Buying a thoroughbred
According to Forbes, the average initial investment for a thoroughbred racehorse is $30,000. This might not seem so bad, but each horse is usually purchased between four partners. So, if you’re looking to keep all the glory for yourself, it’ll cost you somewhere in the neighborhood of $120,000.
Finding a place for it
While keeping a horse at pasture can be a relatively cheap proposition (about $100/month), a top-class stable like those where Derby horses live can cost the same as a studio apartment in Louisville. And if your horse is living in $500/month digs, you’d better negotiate a deal where hay is included.
Hiring a Derby-worthy trainer
The most important part of getting your horse Derby-ready is getting a world-class trainer.

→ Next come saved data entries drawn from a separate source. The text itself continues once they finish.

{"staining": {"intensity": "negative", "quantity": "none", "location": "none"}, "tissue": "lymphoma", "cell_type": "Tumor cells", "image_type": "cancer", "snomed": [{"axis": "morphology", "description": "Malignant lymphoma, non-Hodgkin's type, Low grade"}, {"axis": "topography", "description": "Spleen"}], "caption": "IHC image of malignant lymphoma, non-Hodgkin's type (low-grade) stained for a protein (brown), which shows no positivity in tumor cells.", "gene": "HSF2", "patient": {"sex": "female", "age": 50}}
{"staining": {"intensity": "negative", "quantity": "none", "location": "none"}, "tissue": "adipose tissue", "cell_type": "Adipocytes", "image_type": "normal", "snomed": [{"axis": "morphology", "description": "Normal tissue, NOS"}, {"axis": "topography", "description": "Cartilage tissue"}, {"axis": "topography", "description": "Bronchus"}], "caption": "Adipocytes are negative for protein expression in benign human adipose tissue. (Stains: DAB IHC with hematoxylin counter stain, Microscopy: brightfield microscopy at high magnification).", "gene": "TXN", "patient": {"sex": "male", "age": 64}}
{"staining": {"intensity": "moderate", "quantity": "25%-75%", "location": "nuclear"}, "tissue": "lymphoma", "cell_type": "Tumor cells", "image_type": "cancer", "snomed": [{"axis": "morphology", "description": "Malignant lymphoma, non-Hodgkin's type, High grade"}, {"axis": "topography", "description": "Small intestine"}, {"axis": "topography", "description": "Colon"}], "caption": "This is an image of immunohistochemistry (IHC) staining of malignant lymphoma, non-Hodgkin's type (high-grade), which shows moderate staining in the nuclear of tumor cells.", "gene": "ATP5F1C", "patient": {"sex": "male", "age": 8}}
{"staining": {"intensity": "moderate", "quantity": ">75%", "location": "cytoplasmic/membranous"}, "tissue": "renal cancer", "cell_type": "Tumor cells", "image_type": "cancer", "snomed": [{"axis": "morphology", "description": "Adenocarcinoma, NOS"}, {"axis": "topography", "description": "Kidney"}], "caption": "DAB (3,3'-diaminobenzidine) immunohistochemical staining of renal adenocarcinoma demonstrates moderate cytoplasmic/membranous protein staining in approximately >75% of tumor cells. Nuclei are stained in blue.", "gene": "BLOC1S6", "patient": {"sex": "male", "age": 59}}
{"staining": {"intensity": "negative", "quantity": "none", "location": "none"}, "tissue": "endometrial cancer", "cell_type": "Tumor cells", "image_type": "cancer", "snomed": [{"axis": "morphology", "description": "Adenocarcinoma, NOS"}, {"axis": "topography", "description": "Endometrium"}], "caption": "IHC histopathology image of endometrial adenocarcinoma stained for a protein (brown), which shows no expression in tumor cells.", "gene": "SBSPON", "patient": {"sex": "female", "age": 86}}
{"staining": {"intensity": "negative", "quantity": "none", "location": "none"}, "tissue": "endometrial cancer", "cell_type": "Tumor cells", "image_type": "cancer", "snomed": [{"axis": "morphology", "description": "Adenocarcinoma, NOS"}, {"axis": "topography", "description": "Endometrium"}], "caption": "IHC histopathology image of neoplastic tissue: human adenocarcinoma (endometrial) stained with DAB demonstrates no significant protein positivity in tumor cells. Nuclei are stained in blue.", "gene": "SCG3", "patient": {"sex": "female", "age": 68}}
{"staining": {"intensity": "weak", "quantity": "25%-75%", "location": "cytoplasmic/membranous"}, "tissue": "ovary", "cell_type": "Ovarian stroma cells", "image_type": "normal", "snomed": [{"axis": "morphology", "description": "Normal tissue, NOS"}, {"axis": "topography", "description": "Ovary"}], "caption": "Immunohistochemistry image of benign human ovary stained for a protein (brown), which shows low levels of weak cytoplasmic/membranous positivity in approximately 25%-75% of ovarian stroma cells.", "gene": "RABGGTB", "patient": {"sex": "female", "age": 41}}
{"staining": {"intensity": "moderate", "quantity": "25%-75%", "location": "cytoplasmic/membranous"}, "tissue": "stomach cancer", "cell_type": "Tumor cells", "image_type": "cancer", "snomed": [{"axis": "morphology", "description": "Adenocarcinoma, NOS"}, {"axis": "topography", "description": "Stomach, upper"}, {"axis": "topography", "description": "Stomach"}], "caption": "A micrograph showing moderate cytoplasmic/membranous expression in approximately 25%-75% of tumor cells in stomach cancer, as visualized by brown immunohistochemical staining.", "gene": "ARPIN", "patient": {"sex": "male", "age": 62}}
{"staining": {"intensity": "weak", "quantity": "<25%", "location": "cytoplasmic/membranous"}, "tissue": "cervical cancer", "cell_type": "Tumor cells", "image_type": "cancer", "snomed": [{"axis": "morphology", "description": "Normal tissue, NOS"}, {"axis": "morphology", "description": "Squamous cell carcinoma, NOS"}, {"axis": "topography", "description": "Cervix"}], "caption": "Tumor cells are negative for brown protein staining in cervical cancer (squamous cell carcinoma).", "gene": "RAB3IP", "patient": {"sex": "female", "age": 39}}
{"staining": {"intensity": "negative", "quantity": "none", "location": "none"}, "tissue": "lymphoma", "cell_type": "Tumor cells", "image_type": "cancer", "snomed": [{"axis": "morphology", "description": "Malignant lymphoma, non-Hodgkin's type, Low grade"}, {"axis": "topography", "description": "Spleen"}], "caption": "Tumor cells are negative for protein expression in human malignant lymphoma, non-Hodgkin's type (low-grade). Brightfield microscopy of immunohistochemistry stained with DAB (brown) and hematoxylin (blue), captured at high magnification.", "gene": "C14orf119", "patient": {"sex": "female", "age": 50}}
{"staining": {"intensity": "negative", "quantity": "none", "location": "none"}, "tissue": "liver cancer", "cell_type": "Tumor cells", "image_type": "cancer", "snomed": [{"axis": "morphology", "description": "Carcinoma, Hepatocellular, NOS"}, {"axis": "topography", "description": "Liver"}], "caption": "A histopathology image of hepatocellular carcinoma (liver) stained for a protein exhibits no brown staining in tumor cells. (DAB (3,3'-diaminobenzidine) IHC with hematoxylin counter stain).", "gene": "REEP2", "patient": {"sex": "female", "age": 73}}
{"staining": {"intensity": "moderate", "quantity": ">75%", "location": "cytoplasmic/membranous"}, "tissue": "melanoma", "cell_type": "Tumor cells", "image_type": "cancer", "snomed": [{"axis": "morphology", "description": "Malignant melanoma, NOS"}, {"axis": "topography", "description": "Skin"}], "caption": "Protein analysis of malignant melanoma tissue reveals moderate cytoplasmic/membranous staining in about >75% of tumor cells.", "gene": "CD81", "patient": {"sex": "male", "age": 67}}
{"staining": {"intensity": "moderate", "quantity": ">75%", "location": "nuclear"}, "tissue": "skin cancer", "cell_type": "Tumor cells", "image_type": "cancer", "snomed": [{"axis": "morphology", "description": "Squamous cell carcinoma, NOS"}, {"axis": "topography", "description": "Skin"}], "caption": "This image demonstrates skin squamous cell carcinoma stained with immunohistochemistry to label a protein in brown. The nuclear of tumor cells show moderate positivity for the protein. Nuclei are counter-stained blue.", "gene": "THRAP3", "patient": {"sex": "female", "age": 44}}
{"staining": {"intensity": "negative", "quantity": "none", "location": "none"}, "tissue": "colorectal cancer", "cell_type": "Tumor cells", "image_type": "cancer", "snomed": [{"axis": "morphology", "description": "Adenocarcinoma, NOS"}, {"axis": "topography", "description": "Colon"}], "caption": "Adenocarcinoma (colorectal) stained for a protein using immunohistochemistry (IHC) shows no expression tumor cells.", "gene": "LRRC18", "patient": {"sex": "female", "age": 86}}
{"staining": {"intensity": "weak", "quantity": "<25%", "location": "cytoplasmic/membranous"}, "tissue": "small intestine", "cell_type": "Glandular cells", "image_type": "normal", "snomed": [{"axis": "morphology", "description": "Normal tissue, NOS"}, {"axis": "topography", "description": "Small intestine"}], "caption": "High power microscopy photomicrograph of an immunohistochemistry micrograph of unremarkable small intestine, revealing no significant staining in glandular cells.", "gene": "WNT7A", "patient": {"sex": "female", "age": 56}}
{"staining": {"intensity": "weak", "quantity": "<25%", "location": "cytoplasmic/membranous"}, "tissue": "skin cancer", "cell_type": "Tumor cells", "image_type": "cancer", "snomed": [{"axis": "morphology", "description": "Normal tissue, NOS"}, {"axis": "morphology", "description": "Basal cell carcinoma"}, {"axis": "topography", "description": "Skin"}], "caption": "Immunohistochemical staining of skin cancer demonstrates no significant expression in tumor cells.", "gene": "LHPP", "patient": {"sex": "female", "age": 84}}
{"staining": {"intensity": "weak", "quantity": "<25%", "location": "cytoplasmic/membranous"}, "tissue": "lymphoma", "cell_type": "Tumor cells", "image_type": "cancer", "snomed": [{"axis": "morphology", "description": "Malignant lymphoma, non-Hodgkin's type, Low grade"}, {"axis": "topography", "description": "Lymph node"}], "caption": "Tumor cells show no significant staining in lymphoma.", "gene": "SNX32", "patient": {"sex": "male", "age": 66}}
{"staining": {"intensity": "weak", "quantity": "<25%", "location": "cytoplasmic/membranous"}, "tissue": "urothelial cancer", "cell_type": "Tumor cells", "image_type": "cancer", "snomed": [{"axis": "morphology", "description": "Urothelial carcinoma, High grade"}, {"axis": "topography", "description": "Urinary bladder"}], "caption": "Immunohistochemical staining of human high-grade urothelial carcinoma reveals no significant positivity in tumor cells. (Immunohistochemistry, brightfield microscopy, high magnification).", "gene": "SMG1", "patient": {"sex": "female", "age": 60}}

For a few hours of workouts each day with your future champion, such a trainer might charge $120 -- but if you want to monopolize his time leading up to the Derby, it’ll cost exponentially more.
Paying your jockey
If and when your horse actually wins, don’t forget about the man or woman who actually made that success possible on the track -- jockeys typically receive 10% of an owner’s winnings.
Feeding and shoeing the horse
Usually included as part of the lump sum owners pay a stable by the year, keeping a Derby horse roofed, shod, and comfortably fed for the year will run you upwards of $45,000.
According to the Back in the Saddle Project, twice-yearly visits from the horse doctor will run $200 each, plus the cost of two $55 farm calls -- even vets don’t make free house calls.
Grand total: Around $170,000 a year! May the odds be ever in your favor.